Autant de nouveaux défis qui militent en faveur de nouveaux paradigmes en matière de conduite du processus d’urbanisation et qui suggèrent de migrer vers une ingénierie de la ville innovant et promouvant une croissance économique inclusive et une prospérité mieux partagée et à même de réduire les disparités spatiales et sociales.

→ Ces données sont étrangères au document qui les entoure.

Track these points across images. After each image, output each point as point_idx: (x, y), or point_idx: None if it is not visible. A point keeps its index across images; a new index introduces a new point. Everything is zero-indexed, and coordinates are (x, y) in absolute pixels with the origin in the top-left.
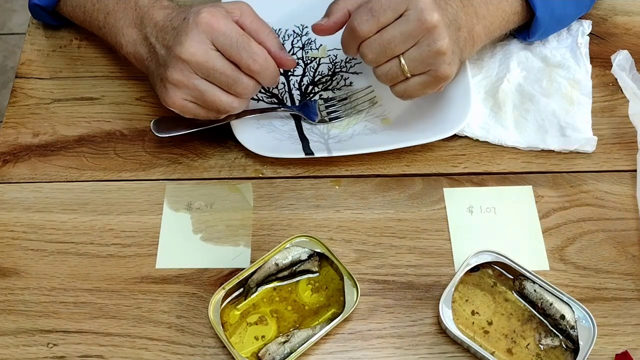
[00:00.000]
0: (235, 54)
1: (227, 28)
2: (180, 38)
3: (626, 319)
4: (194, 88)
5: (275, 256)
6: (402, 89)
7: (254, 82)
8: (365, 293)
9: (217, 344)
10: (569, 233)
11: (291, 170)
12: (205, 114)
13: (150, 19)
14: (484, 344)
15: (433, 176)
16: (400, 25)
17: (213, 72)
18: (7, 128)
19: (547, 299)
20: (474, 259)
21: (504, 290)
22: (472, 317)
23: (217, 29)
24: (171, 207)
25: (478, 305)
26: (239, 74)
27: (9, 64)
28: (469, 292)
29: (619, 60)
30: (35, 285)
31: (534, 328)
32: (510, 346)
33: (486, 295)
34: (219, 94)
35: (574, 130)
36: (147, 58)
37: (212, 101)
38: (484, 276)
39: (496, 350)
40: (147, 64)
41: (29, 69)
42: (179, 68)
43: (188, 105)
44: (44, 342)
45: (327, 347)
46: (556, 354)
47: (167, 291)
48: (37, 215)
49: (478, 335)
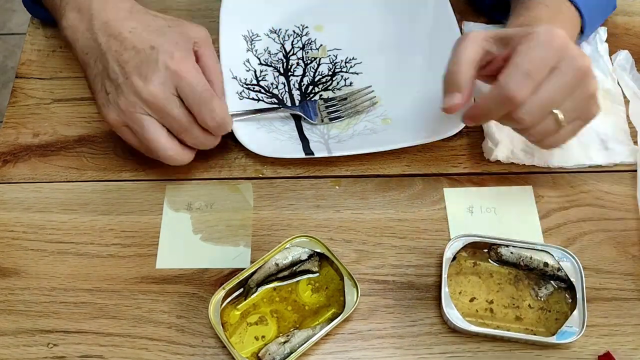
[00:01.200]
0: (195, 107)
1: (194, 79)
2: (146, 74)
3: (626, 319)
4: (138, 121)
5: (276, 256)
6: (554, 141)
7: (205, 135)
8: (366, 293)
9: (217, 344)
10: (569, 233)
11: (291, 170)
12: (138, 145)
13: (100, 12)
14: (496, 324)
15: (433, 176)
16: (557, 78)
17: (167, 116)
18: (7, 128)
19: (526, 255)
20: (449, 252)
21: (484, 265)
22: (473, 305)
23: (185, 78)
24: (171, 207)
25: (472, 291)
26: (192, 125)
27: (9, 64)
28: (458, 283)
29: (619, 60)
30: (35, 285)
31: (527, 285)
32: (516, 313)
33: (473, 278)
34: (160, 134)
35: (615, 142)
36: (89, 54)
37: (151, 139)
38: (462, 261)
39: (508, 324)
40: (86, 59)
41: (29, 69)
42: (132, 100)
43: (124, 130)
44: (44, 342)
45: (327, 347)
46: (556, 298)
47: (167, 291)
48: (37, 216)
49: (487, 318)
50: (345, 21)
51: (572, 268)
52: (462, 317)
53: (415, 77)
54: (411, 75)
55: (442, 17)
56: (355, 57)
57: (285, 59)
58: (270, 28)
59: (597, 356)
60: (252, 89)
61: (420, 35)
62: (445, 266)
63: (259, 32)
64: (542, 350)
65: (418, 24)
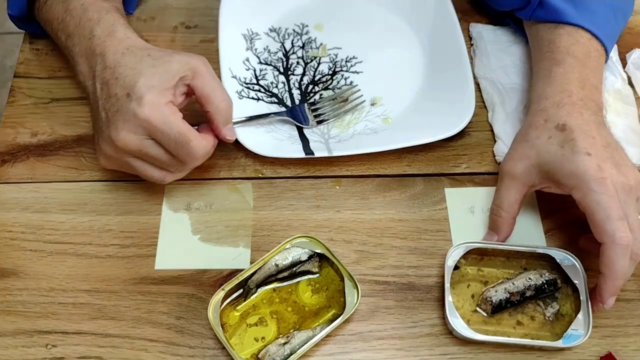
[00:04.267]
0: (172, 150)
1: (165, 126)
2: (117, 122)
3: (628, 320)
4: (126, 164)
5: (275, 257)
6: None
7: (190, 165)
8: (366, 294)
9: (216, 345)
10: (570, 234)
11: (291, 170)
12: None
13: (102, 57)
14: (498, 328)
15: (434, 176)
16: (628, 205)
17: (146, 157)
18: (5, 128)
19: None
20: (450, 260)
21: (487, 271)
22: (476, 311)
23: (156, 127)
24: (170, 207)
25: (475, 298)
26: (173, 160)
27: (7, 63)
28: (463, 291)
29: (634, 59)
30: (33, 286)
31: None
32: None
33: (479, 284)
34: (151, 170)
35: (626, 143)
36: (92, 100)
37: (145, 175)
38: (463, 268)
39: (510, 328)
40: (92, 104)
41: (27, 69)
42: (112, 147)
43: (120, 169)
44: (42, 343)
45: (328, 348)
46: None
47: (167, 292)
48: (35, 216)
49: (489, 324)
50: (345, 20)
51: (575, 270)
52: (467, 326)
53: (415, 77)
54: (412, 74)
55: (443, 16)
56: (355, 56)
57: (285, 57)
58: (270, 27)
59: (599, 357)
60: (251, 88)
61: (421, 35)
62: (448, 275)
63: (259, 30)
64: (544, 352)
65: (419, 23)
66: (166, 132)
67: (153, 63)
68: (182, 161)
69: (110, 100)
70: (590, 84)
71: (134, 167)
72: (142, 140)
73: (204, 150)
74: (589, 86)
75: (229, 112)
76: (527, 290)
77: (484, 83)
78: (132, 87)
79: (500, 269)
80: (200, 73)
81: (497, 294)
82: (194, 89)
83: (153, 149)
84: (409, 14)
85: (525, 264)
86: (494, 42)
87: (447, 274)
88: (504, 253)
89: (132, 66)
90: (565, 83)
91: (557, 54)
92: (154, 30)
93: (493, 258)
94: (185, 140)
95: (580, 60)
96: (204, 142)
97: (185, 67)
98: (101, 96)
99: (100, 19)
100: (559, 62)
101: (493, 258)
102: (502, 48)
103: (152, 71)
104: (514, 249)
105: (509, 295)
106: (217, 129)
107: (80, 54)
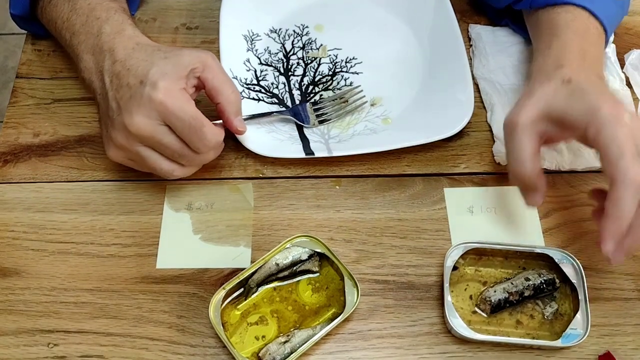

http://www.leconomiste.com
Edition N°:5210 Le 15/02/2018


Effort d’investissement

De bons équipements et de bons services urbains sont incontestablement considérés comme un élément clé pour la productivité, l’emploi et la cohésion économique et sociale. Répondre efficacement aux besoins futurs en services des populations requiert un effort d’investissement s’élevant, selon des estimations sérieuses, à plus de 30 milliards de DH par an au cours des dix prochaines années. Un important effort de renforcement des capacités de planification, de financement doit être déployé par nos villes ; en même temps qu’elles doivent augmenter leurs revenus fiscaux et réaliser des économies budgétaires via la rationalisation des coûts de gestion urbaine.
Elles gagneront à prendre levier sur le savoir-faire du secteur privé pour l’amélioration des capacités d’exécution des grands projets structurants, notamment à travers les partenariats institutionnels dans le cadre de sociétés de développement local, en particulier pour les secteurs nécessitant une forte technicité et une gestion dynamique des compétences.